● **Task statement**
Where the records below show the word "ANTENNADIFFAREA" in a line, please copy that line.
* * * * *
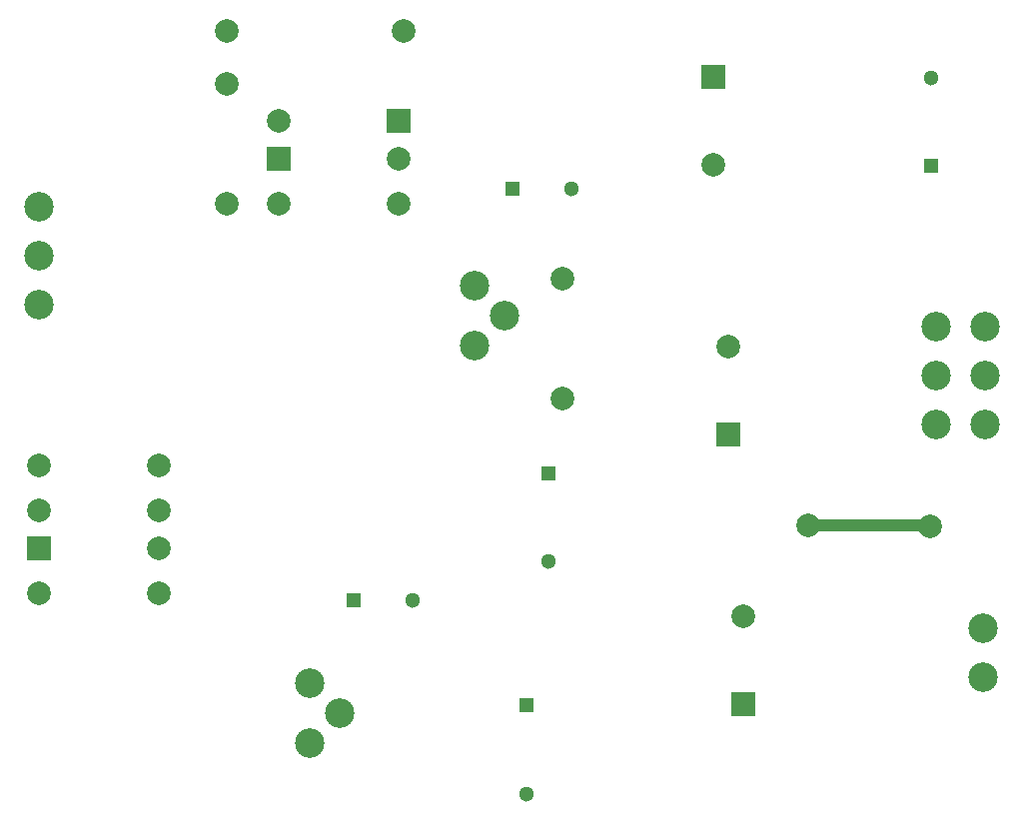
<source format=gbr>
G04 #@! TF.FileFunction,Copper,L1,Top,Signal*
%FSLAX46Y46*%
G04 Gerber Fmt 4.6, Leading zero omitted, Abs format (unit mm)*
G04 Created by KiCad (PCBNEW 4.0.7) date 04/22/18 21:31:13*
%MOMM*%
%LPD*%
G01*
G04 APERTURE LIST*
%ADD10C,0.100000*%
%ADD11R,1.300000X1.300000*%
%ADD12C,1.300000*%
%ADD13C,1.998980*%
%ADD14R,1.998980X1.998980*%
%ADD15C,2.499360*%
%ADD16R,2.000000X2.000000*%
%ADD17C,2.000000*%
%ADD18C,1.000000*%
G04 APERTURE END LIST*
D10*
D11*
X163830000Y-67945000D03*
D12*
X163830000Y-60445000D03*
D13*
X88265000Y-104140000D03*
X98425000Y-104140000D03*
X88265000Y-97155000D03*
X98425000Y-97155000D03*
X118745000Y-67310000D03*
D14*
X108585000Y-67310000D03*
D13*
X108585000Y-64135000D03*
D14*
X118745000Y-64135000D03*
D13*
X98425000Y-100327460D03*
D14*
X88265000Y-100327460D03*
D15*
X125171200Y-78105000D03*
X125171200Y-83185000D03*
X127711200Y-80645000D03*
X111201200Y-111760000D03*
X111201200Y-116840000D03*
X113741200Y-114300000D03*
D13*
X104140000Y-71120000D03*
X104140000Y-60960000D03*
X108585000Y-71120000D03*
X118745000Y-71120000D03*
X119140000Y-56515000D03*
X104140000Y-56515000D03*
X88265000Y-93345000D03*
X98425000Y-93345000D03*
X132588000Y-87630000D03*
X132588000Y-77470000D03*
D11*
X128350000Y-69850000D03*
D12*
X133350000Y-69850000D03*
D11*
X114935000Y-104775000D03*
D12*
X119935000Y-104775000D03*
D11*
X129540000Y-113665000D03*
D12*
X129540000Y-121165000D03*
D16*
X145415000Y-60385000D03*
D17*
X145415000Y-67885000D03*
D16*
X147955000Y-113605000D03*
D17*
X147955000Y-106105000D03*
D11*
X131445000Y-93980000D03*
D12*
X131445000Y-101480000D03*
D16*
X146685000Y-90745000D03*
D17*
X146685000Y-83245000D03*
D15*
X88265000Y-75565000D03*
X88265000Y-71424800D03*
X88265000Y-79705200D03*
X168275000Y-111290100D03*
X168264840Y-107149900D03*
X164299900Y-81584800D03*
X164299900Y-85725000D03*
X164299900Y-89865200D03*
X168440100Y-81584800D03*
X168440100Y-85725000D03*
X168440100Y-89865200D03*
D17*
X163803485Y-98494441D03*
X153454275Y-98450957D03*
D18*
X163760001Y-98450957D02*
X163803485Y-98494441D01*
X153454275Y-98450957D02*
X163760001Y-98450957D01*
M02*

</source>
* * * * *
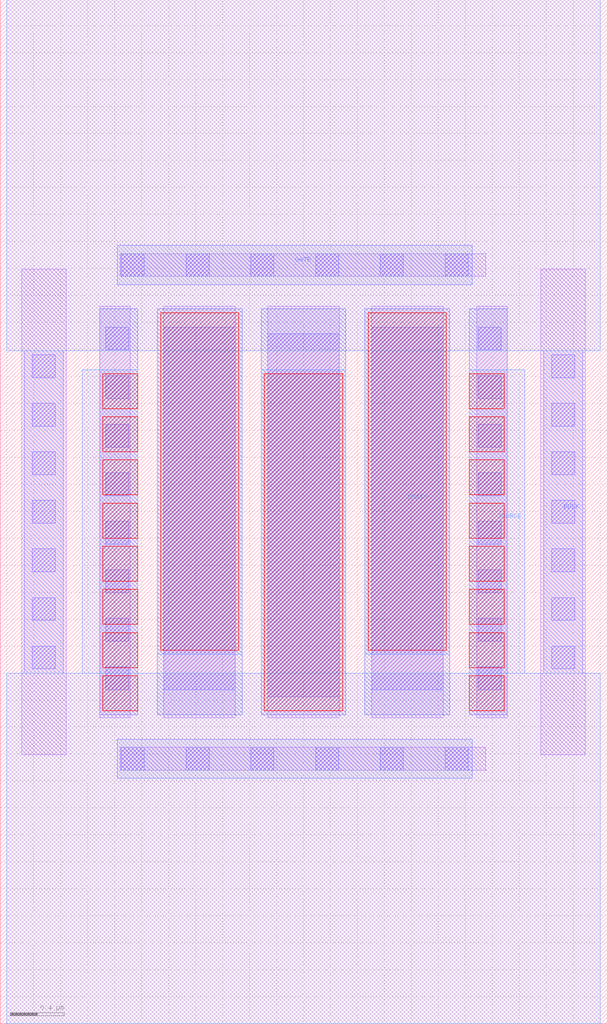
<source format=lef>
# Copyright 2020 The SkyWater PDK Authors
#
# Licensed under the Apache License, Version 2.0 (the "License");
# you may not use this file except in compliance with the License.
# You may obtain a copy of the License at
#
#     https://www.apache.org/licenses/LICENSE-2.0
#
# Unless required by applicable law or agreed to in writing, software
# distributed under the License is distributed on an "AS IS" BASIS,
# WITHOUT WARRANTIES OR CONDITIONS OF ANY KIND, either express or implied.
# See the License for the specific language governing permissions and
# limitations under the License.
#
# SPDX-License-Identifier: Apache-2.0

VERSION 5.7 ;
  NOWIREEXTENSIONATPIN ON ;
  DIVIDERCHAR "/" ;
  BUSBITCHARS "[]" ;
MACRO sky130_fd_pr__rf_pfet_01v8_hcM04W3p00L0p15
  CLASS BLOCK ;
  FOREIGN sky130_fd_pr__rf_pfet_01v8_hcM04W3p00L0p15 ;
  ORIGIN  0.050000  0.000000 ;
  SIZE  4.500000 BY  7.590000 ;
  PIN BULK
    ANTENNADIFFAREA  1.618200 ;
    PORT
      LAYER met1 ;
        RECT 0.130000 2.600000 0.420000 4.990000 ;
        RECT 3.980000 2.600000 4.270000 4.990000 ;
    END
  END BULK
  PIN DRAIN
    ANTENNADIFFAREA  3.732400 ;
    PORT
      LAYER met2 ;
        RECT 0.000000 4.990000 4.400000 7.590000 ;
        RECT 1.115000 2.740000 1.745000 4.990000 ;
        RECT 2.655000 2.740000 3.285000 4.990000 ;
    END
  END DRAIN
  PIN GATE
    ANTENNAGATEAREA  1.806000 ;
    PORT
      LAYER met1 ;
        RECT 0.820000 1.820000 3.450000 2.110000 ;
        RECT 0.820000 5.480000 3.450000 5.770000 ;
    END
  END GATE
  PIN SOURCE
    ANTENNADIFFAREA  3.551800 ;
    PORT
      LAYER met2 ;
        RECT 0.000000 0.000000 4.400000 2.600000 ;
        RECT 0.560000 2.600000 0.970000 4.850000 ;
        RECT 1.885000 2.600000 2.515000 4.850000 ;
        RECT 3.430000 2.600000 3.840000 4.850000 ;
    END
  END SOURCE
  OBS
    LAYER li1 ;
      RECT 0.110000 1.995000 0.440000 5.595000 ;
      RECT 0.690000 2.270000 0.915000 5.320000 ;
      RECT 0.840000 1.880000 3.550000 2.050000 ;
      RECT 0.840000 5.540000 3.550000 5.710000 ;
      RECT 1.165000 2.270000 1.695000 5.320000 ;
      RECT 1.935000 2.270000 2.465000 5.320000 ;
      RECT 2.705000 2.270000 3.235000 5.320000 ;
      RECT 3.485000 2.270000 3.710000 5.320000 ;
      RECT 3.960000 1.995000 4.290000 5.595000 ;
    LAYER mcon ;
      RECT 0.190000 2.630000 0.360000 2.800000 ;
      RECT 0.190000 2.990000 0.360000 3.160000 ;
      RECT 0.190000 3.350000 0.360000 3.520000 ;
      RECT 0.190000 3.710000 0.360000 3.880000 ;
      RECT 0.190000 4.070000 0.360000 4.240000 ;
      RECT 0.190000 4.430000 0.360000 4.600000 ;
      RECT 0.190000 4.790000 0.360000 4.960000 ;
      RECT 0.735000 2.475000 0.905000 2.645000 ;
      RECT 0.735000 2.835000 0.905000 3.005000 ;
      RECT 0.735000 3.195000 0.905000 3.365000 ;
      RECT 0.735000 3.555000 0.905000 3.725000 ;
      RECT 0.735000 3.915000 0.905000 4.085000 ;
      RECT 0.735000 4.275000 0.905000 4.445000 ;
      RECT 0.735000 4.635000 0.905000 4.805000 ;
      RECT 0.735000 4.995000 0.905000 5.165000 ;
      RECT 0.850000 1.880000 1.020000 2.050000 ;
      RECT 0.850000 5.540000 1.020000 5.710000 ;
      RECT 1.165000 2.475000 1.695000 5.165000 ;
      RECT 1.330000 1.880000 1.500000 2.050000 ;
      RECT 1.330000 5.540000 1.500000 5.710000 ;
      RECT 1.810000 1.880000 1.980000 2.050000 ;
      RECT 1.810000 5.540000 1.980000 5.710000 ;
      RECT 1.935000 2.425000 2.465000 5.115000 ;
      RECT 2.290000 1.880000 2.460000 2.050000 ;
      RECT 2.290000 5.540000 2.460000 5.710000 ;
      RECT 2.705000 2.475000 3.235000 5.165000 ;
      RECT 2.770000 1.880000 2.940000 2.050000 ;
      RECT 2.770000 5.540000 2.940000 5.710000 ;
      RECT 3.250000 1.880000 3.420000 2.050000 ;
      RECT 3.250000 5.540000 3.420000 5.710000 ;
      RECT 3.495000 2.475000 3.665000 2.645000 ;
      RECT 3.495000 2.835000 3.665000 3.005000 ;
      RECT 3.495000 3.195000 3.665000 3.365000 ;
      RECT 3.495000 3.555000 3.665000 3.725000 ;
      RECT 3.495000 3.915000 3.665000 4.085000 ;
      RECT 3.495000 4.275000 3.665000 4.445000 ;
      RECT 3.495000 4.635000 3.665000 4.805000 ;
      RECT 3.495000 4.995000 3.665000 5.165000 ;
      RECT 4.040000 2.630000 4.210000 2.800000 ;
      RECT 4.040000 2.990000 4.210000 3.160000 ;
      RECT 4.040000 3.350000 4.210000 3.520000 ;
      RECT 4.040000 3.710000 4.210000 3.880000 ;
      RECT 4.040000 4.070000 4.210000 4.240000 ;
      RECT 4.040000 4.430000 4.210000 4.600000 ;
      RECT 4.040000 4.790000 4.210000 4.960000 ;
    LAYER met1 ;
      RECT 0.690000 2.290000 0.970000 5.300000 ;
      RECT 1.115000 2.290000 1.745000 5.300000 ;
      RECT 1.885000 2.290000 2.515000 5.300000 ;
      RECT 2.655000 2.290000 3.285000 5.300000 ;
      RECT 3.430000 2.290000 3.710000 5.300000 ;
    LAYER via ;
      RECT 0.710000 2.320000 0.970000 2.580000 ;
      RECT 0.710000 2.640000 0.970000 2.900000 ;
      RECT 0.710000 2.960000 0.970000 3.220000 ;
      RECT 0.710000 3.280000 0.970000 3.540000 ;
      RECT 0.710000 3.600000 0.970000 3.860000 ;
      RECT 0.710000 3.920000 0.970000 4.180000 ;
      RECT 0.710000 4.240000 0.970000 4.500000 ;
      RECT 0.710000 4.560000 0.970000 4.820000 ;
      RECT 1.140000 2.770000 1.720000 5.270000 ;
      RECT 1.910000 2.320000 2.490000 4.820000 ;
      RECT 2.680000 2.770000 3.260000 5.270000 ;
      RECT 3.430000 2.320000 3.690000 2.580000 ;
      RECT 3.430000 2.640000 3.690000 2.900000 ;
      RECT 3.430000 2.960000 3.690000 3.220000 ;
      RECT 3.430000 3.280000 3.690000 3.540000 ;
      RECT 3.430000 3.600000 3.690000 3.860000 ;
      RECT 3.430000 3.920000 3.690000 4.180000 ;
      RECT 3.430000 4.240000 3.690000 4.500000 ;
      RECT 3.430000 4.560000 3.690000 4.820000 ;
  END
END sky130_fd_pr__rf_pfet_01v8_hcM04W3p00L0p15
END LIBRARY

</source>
* * * * *
● **Answer section**
    ANTENNADIFFAREA  1.618200 ;
    ANTENNADIFFAREA  3.732400 ;
    ANTENNADIFFAREA  3.551800 ;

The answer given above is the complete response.